Ungewöhnliche Struktur einer Zuckereinheit entscheidend für die antithrombotische Wirkung von Heparin: In vielen Hausapotheken finden sich zur Behandlung kleinerer Sportunfälle oder Blutergüsse Heparin-Salben. Seine wichtigste Rolle spielt Heparin aber vor allem bei Operationen oder Bluttransfusionen, um Thrombosen und Embolien vorzubeugen.
Heparin ist ein körpereigener Stoff, der die Blutgerinnung hemmt: Heparin verstärkt die Wirkung von Antithrombin, einem Hemmstoffes der menschlichen Blutgerinnungsfaktoren. Heparin ist ein Polysaccharid - es besteht aus einer Kette von Zuckereinheiten. Eine bestimmte Sequenz aus fünf Zuckern spielt dabei eine entscheidende Rolle für die Wirkung von Heparin: Sie bindet an Antithrombin.
Französische Forscher um Pierre Sinaÿ und Maurice Petitou haben nun ein ganz wichtiges Puzzleteilchen zum Gesamtbild hinzugefügt. Das Grundgerüst jeder der Zuckereinheiten ist ein flexibler Sechsring aus einem Sauerstoff- und fünf Kohlenstoffatomen, und am stabilsten ist dieser Sechsring in einer bestimmten Konformation (Sesselform). Einer der Bausteine der Fünferkette, eine Iduronsäure-Einheit, scheint aus der Reihe zu tanzen und bevorzugt in einer anderen, ungewöhnlichen Konformation vorzuliegen ("schiefes Boot").
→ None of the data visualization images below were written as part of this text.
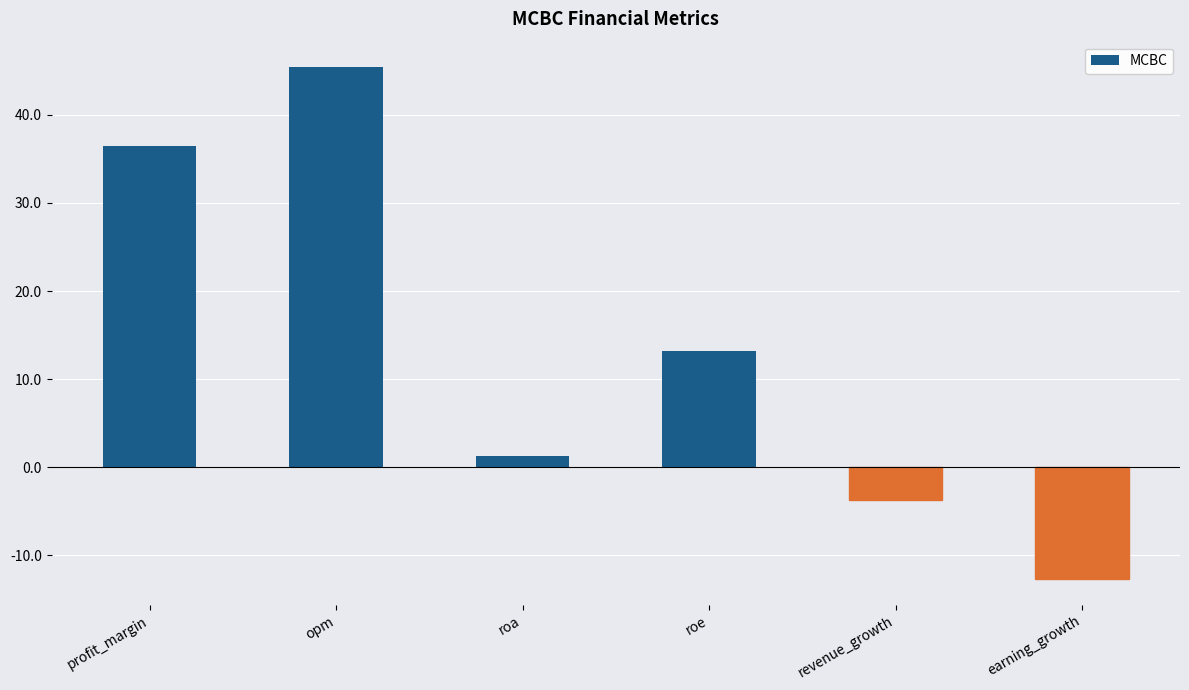

What is the value of the 1st bar from the left?

36.5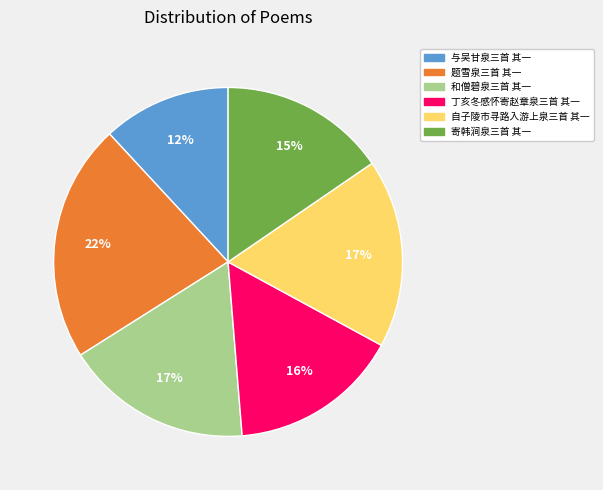

How many slices are in this pie chart?

6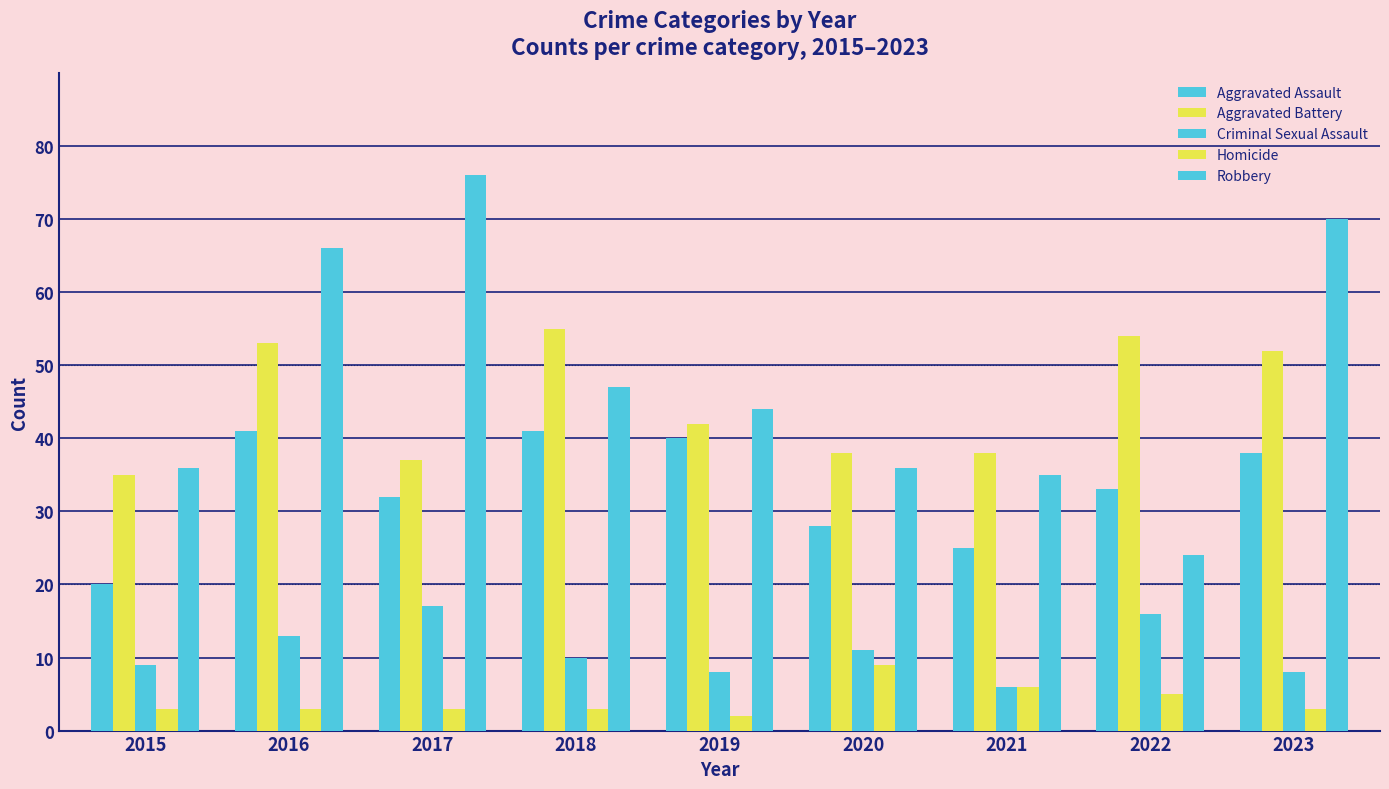

The value of Homicide at 2021 is 8. True or false?

False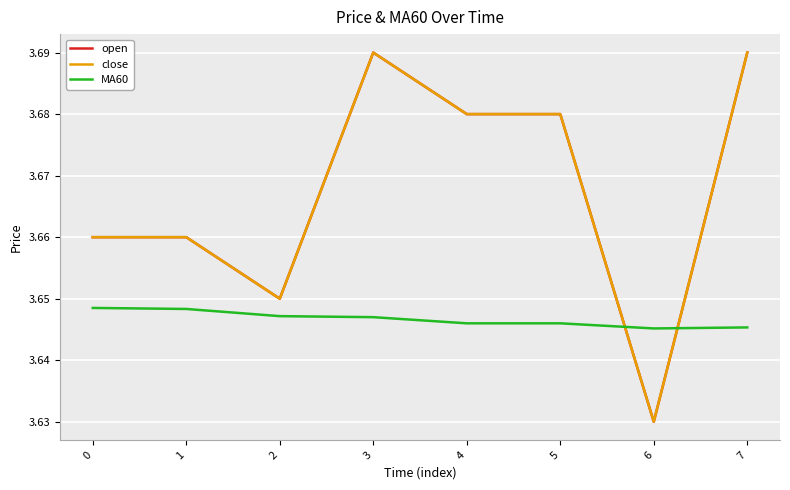

Does the chart have visible grid lines?

Yes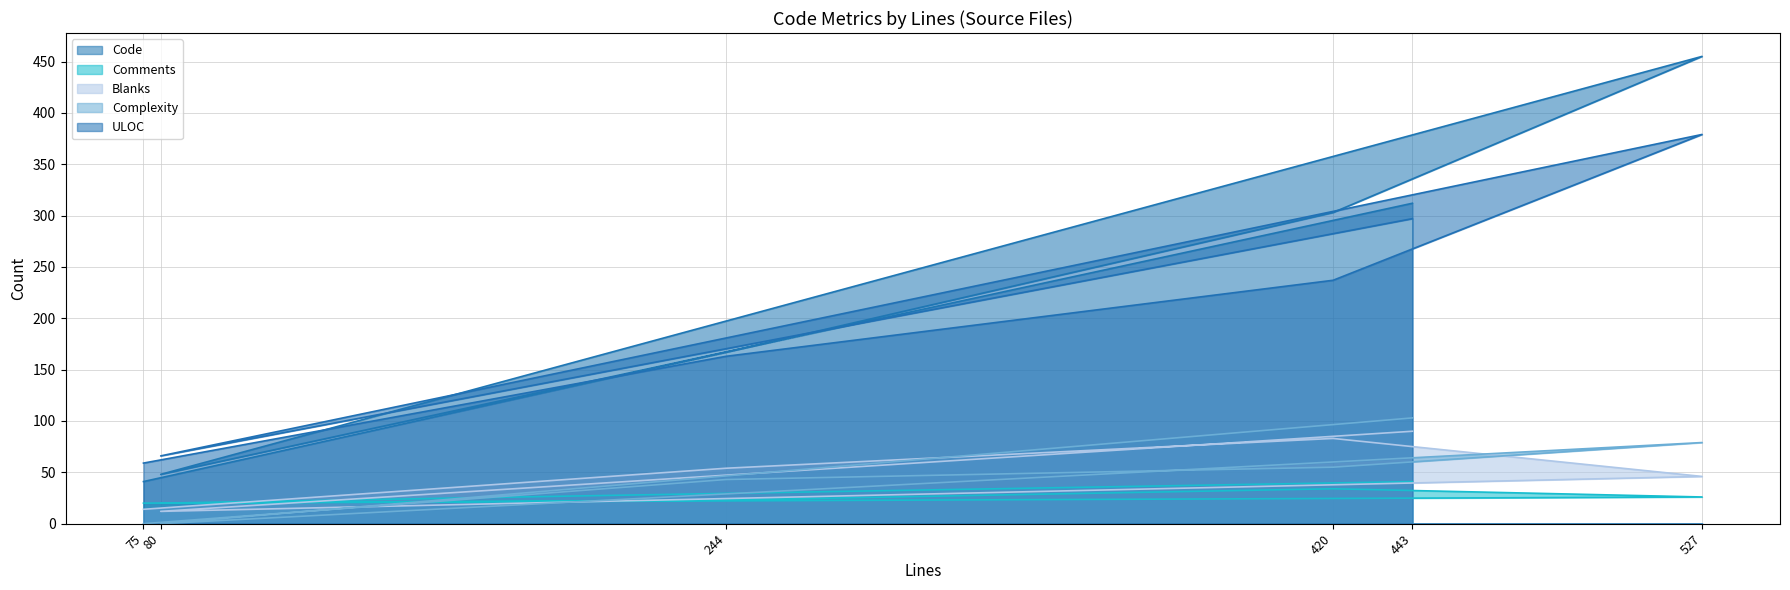

True or false: Comments has a value of 26 at 527.

True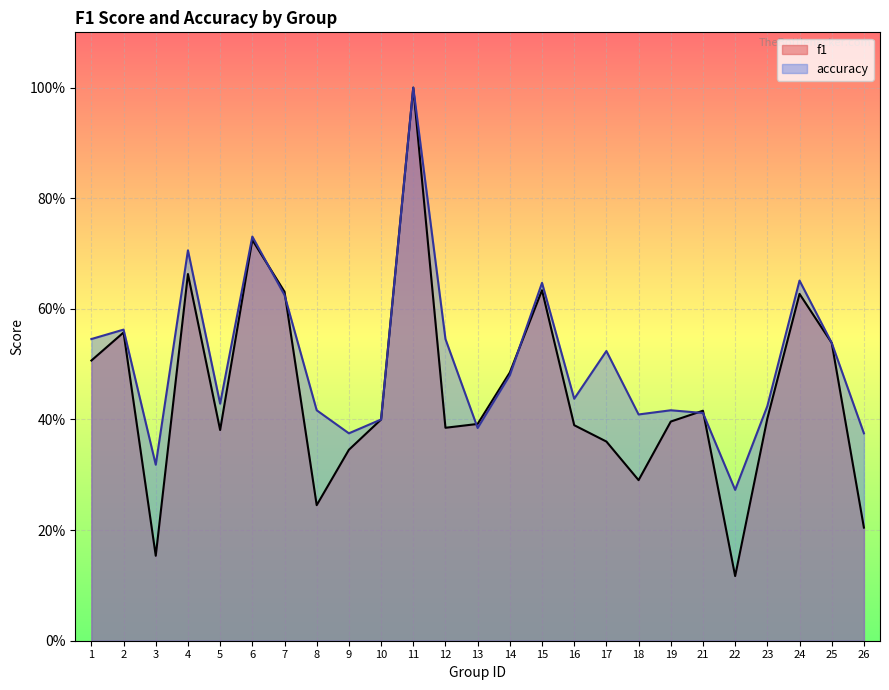

Which category has the lowest value in the accuracy series?

22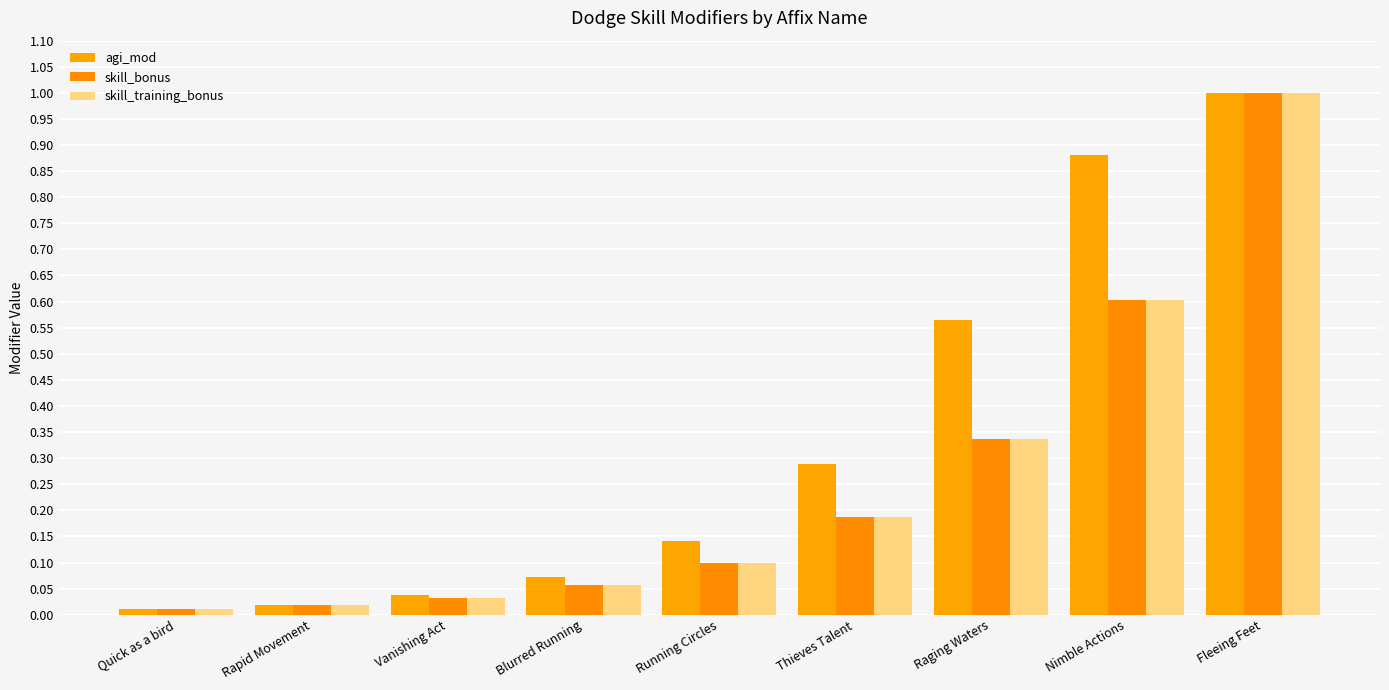

How many distinct data groups are displayed?

3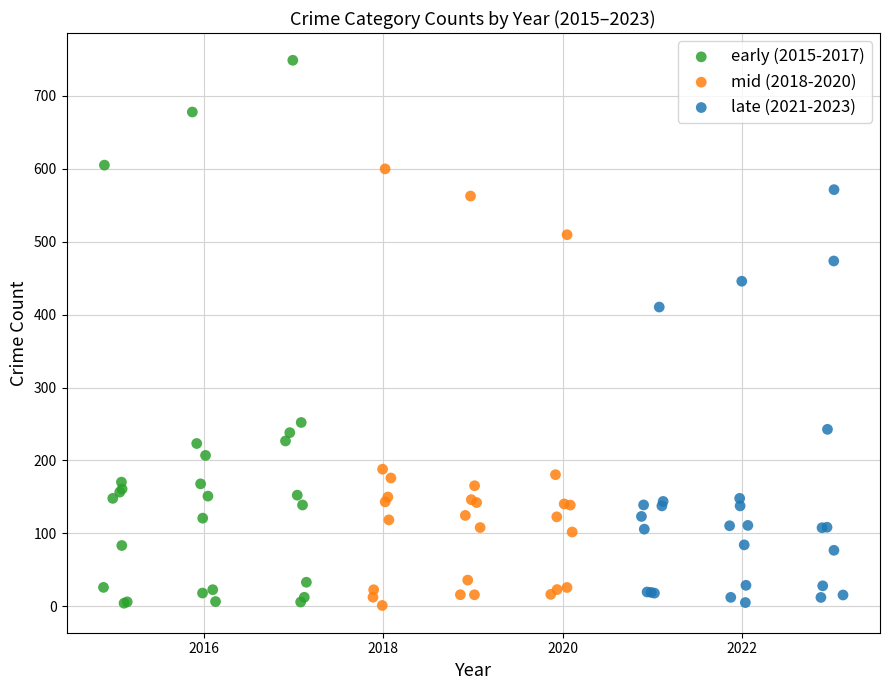

Which series contains the highest Y value?

early (2015-2017)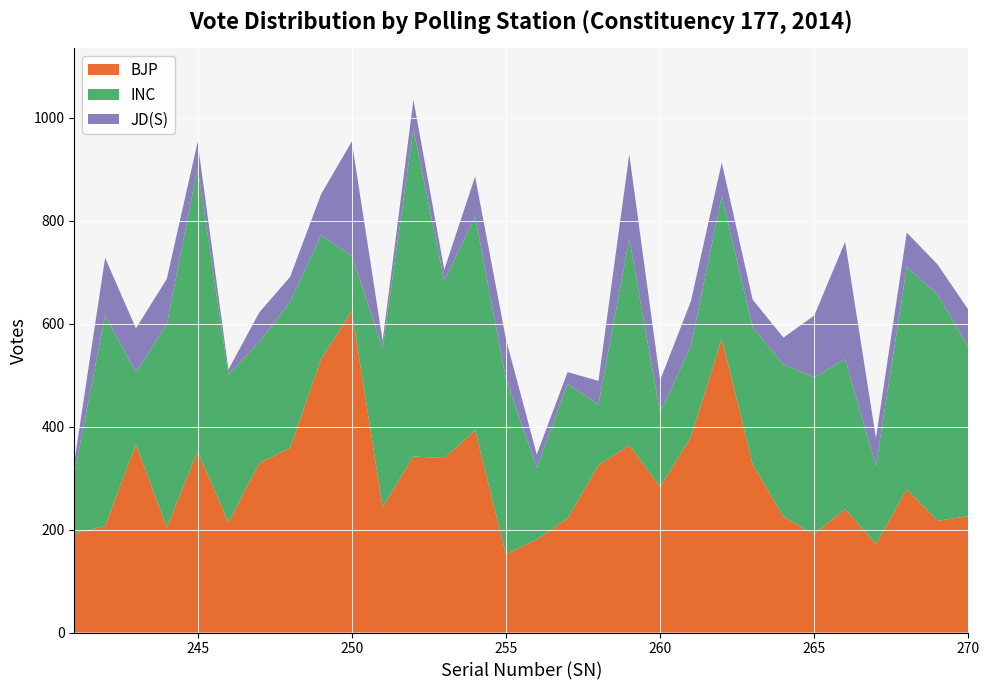

Reading right to left, extract all data points from this chart.

BJP: 226	217	278	172	240	191	225	327	571	380	283	364	325	222	181	152	393	339	342	244	625	531	359	329	214	352	204	366	207	192
INC: 328	440	432	152	291	305	296	266	277	177	144	402	118	261	139	341	415	344	637	308	107	241	283	236	287	551	395	140	409	117
JD(S): 73	58	67	54	228	120	52	54	65	87	63	163	46	23	26	77	78	22	56	15	222	79	49	57	10	50	88	85	112	22
Total: 656	725	813	389	793	638	592	667	946	663	507	965	524	512	361	587	932	729	1051	582	993	898	705	664	522	978	703	624	741	341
Sollte die ungewöhnliche Iduronsäure für die Bindung an Antithrombin wichtig sein? Beweglich wie Zuckerringe sind, ist es nicht möglich, die verschiedenen Konformere voneinander zu trennen und getrennt zu untersuchen, da sie sich ineinander umwandeln können.
Die Forscher synthetisierten daher drei Varianten der Fünferkette. Die Spitzen des Iduronsäure-Sechsecks wurden dabei miteinander verbrückt beziehungsweise mit einem voluminösen Anhängsel ausgestattet und auf diese Weise in drei Konformationen fixiert - zwei Sesselformen und dem schiefen Boot. Nur das Pentasaccharid mit der Iduronsäure als schiefes Boot bindet an Antithrombin.
"Damit ist eindeutig belegt, dass die Iduronsäure-Einheit während der Bindung an Antithrombin in dieser ungewöhnlichen Konformation vorliegt," so Sinaÿ. Diese Erkenntnis eröffnet neue Möglichkeiten für das Design von Heparin-Analoga.